WORK INSTRUCTION A: In the study extract, rewrite the part that opens with the words containing "The common antitussive" and closes with "Electronic address: Elke.Griesmaier@i-med.ac.at.", using "Medical University of Innsbruck" wherever "Innsbruck Medical University" appears.
WORK INSTRUCTION B: According to the study extract, what street address is given for the Department of Pediatrics II (Neonatology)?

EXTRACT:
■ ■ ■ ■ ■ ■ ■

The common antitussive agent dextromethorphan protects against hyperoxia-induced cell death in established in vivo and in vitro models of neonatal brain injury.

Author information

1
Department of Pediatrics II (Neonatology), Innsbruck Medical University, Anichstrasse 35, 6020 Innsbruck, Austria.
2
Department of Pediatrics II (Neonatology), Innsbruck Medical University, Anichstrasse 35, 6020 Innsbruck, Austria; Kinderklinik Dritter Orden, Technical University Munich, Bischof Altmann-Street 9, 94032 Passau, Germany.
3
Department of Pediatrics II (Neonatology), Innsbruck Medical University, Anichstrasse 35, 6020 Innsbruck, Austria. Electronic address: Elke.Griesmaier@i-med.ac.at.

■ ■ ■ ■ ■ ■ ■

(Chart analysis data)

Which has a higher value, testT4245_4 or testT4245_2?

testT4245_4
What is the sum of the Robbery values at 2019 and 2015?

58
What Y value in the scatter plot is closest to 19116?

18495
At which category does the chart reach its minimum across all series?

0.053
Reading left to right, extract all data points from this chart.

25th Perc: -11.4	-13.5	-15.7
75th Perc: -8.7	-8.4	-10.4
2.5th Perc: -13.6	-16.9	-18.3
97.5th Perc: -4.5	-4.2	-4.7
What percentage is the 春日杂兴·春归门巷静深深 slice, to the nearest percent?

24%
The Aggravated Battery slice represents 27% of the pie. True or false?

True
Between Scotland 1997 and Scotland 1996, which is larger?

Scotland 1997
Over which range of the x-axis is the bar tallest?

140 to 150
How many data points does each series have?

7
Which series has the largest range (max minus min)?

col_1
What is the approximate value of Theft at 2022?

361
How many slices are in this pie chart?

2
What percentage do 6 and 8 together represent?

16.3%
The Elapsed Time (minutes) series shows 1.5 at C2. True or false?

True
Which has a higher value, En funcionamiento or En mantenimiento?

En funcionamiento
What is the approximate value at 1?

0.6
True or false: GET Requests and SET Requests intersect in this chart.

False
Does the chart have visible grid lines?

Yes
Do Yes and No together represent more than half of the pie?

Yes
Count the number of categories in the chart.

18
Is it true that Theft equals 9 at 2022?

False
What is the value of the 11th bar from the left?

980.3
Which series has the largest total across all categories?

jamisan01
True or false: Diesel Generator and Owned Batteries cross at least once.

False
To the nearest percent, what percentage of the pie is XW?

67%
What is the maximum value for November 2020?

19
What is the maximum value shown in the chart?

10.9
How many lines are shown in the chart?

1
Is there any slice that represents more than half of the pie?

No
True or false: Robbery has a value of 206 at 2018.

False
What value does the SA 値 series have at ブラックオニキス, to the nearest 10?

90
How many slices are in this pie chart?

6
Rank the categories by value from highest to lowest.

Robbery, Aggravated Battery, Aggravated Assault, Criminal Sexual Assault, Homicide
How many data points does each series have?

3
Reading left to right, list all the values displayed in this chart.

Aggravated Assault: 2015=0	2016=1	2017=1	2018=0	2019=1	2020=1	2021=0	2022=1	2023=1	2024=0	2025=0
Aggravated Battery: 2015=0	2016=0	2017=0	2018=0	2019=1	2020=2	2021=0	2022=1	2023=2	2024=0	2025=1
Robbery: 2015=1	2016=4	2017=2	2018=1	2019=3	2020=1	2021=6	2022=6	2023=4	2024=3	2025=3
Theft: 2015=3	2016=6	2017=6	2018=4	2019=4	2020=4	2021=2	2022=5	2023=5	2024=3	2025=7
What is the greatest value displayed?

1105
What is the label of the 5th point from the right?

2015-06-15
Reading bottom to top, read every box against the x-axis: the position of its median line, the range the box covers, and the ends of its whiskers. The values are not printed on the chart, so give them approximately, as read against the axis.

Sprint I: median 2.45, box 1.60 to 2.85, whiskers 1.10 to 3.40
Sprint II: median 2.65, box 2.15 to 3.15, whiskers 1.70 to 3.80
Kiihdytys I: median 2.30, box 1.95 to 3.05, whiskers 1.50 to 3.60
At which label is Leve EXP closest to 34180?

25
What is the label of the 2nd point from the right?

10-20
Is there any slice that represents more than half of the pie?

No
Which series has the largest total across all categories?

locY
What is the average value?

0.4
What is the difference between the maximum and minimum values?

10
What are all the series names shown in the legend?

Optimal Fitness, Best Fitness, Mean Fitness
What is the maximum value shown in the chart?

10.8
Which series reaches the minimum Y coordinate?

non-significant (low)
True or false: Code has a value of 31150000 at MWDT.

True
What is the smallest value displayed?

■ ■ ■ ■ ■ ■ ■

TASK OUTPUT A:
The common antitussive agent dextromethorphan protects against hyperoxia-induced cell death in established in vivo and in vitro models of neonatal brain injury.

Author information

1
Department of Pediatrics II (Neonatology), Medical University of Innsbruck, Anichstrasse 35, 6020 Innsbruck, Austria.
2
Department of Pediatrics II (Neonatology), Medical University of Innsbruck, Anichstrasse 35, 6020 Innsbruck, Austria; Kinderklinik Dritter Orden, Technical University Munich, Bischof Altmann-Street 9, 94032 Passau, Germany.
3
Department of Pediatrics II (Neonatology), Medical University of Innsbruck, Anichstrasse 35, 6020 Innsbruck, Austria. Electronic address: Elke.Griesmaier@i-med.ac.at.

TASK OUTPUT B: Anichstrasse 35, 6020 Innsbruck, Austria